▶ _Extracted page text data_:

----------------------------------------

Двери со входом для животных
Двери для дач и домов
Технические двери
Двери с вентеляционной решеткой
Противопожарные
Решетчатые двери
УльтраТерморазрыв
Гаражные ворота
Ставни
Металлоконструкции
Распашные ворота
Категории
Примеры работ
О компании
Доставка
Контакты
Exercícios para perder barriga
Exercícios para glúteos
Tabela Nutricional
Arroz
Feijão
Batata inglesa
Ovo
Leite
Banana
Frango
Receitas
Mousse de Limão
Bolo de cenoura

----------------------------------------

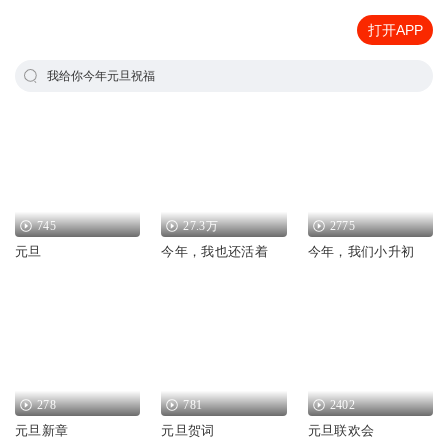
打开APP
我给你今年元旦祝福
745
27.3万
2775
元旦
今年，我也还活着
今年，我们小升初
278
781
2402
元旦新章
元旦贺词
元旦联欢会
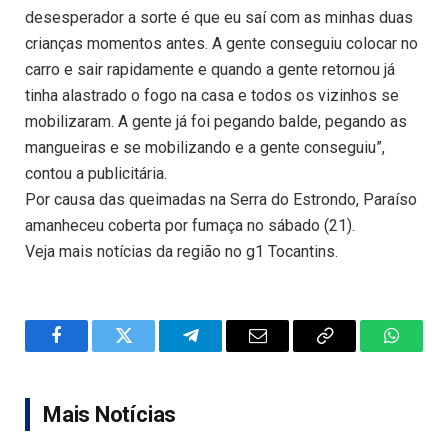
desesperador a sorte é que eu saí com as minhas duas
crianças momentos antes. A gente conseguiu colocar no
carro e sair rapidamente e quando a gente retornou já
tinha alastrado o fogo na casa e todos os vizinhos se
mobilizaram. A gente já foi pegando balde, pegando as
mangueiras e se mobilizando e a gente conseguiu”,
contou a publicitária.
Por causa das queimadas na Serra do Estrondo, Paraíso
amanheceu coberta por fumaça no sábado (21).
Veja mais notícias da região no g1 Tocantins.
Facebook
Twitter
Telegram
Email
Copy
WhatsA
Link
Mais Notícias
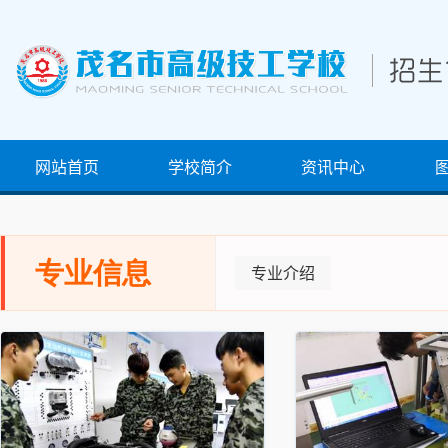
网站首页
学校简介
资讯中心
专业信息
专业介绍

----------------------------------------

▶ _PROBLEM DESCRIPTION_:
Exact duplication is required for the lines above, from the line that contains "Решетчатые двери" to the line that contains "Bolo de cenoura", inclusive; omit all others.

▶ _ANSWER TO THIS TASK_:
Решетчатые двери
УльтраТерморазрыв
Гаражные ворота
Ставни
Металлоконструкции
Распашные ворота
Категории
Примеры работ
О компании
Доставка
Контакты
Exercícios para perder barriga
Exercícios para glúteos
Tabela Nutricional
Arroz
Feijão
Batata inglesa
Ovo
Leite
Banana
Frango
Receitas
Mousse de Limão
Bolo de cenoura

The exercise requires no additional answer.